> **Records provided**
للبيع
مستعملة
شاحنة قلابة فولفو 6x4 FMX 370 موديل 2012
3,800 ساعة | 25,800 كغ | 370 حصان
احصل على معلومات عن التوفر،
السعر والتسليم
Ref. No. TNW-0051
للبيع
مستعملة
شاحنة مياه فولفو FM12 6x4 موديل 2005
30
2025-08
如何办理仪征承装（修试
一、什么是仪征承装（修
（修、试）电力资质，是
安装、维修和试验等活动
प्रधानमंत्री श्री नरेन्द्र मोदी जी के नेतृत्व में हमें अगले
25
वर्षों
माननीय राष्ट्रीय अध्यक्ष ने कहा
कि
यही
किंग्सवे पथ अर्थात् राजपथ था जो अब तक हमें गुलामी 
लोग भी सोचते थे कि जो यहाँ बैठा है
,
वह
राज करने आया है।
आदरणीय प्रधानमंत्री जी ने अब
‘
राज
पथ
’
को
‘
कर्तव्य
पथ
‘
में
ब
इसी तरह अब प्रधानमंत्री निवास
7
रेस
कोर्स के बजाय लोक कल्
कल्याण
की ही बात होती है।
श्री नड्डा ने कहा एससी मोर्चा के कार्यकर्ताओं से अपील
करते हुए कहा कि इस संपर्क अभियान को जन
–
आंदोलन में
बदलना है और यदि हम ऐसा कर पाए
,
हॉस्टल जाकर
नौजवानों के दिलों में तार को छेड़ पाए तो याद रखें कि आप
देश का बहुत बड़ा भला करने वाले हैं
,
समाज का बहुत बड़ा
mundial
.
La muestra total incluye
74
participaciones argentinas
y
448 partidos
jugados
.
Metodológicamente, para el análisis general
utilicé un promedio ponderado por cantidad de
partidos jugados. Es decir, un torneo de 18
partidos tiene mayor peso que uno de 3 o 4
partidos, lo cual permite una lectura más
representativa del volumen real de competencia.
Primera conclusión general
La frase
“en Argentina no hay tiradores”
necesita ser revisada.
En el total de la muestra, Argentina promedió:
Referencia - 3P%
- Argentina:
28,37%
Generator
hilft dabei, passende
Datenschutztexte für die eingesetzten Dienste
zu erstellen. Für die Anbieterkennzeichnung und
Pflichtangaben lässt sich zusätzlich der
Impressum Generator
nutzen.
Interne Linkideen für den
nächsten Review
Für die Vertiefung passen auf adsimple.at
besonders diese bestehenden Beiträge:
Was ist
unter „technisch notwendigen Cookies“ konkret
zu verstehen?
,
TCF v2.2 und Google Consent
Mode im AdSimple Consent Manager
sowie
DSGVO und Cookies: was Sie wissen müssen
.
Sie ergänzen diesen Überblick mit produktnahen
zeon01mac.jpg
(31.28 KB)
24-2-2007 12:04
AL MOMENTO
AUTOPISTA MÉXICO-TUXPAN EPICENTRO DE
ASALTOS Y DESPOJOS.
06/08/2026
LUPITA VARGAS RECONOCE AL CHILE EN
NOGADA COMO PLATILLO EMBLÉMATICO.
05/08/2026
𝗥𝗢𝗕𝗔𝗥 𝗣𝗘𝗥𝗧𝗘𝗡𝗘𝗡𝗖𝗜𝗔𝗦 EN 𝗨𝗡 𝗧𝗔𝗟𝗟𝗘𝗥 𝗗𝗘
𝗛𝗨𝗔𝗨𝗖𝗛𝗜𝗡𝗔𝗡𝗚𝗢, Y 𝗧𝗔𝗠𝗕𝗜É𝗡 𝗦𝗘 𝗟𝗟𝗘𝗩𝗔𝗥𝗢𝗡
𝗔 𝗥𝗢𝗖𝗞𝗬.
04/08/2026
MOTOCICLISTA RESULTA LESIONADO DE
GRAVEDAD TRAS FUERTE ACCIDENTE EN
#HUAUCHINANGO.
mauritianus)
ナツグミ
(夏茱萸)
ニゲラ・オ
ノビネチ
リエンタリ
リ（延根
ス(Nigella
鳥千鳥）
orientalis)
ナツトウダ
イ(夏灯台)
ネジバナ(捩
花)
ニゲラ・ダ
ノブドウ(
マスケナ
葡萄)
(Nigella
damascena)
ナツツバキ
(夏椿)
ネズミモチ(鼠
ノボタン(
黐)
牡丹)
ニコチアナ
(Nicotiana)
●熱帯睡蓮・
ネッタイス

> **Work instruction**
Filter the listing down to the lines holding the word "Consent", and return those.

> **Solution for this task**
TCF v2.2 und Google Consent
Mode im AdSimple Consent Manager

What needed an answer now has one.